C’est au niveau des droits conférés aux sujets de l’information collectée que les législations française et américaine diffèrent le plus, le droit français se révélant beaucoup plus protecteur. Les rédacteurs du GLBA se sont mis d’accord sur un système d’ «opt-out» : le client a le droit dans certaines circonstances de s’opposer à la communication des informations le concernant (502(b)). Cette opportunité doit lui être proposée et expliquée avant toute communication d’information à un tiers non affilié. Mais le système d’opt-out n’est pas requis lorsque les informations sont échangées entre compagnies affiliées ou communiquées à un tiers non affilié qui agit au nom de l’institution, à condition que le client en soit informé et que ce tiers non affilié soit obligé contractuellement de maintenir ces informations confidentielles. Certains députés et sénateurs avaient proposé une procédure d’ «opt-in» qui aurait nécessité le consentement exprès du client à la communication des informations mais cette proposition a été rejetée. Les droits des clients sur leurs informations personnelles s’arrêtent là, pour le GLBA.

Le système français est complètement opposé puisque, par défaut, l’article 7 requiert le consentement de la personne concernée pour que le traitement de l’information soit légal. Il y a cependant 5 exceptions à la règle pour lesquelles le consentement ne sera pas nécessaire : le respect d’une obligation légale ou la sauvegarde de la vie de la personne concernée, l’exécution d’une mission de service public, d’un contrat et la réalisation d’un intérêt légitime sous réserve de ne pas méconnaître l’intérêt ou les droits et libertés fondamentaux de la personne concernée. Les exceptions sont très limitées : de manière générale, il faut le consentement de la personne concernée. L’article 38 le confirme : toute personne a le droit de s’opposer pour des motifs légitimes à ce que des données à caractère personnel la concernant fasse l’objet d’un traitement. Le sujet d’informations personnelles en France a à sa disposition une multitude de droits sur ces informations (article 39), il a le droit de demander à les consulter et de demander leur rectification pour des motifs raisonnables.

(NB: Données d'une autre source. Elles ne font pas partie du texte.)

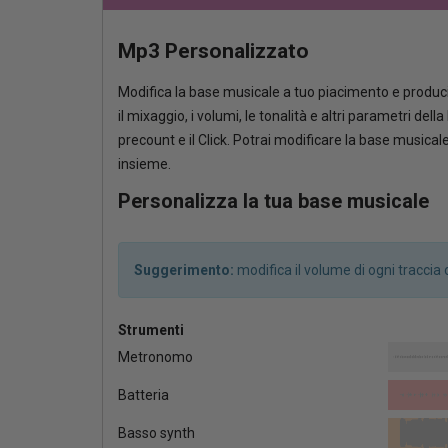
Mp3 Personalizzato
Modifica la base musicale a tuo piacimento e produci
il mixaggio, i volumi, le tonalità e altri parametri del
precount e il Click. Potrai modificare la base musica
insieme.
Personalizza la tua base musicale
Suggerimento:
modifica il volume di ogni tracci
Strumenti
Metronomo
Batteria
Basso synth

Conception du respect de la vie privée

Le client français a donc beaucoup plus d’emprise sur les informations qu’il donne que son homologue américain dans le contexte bancaire. Cette différence peut néanmoins s’expliquer en partie si on considère les conceptions quelque peu différentes que nos deux pays ont du respect de la vie privée. Alors que les Européens voient le respect de la vie privée comme une arme pour protéger la dignité de chacun, les Américains la voient plus comme un moyen de défendre leur liberté. La situation financière des individus en est un exemple frappant. En France, il est par nature très mal vu en société de parler argent et salaire : les informations financières sont considérées comme extrêmement privées. Les seules personnes qui voient leur situation financière affichée et accessible au public sont les personnes qui sont inscrites au « Fichier National des Incidents de Remboursement des Crédits aux Particuliers » de la Banque de France. Et ces personnes n’y sont inscrites que parce qu’elles ont prouvé indéniablement qu’elles ont des problèmes financiers. Aux Etats-Unis, les choses sont vues de manière diamétralement opposée ; dans ce pays où les cartes de crédit connaissent un succès plus important qu’en Europe, tous les commerçants ont un accès direct à la situation des crédits de leurs clients ou potentiels clients. Les « credit reports » sont utilisés par tous, et de leur contenu va dépendre la possibilité pour un client d’acheter tel ou tel bien ou service. Alors que les Européens cherchent à garder un contrôle de leur image et n’acceptent de se livrer que pour un but et une période définie, les Américains considèrent eux que l’accessibilité de leurs informations permet au marché de mieux les connaître et donc de mieux les servir. Deux visions différentes mais pourtant logiques et parfaitement cohérentes qui expliquent la différence de protection offerte aux clients pour leurs données personnelles dans le secteur financier.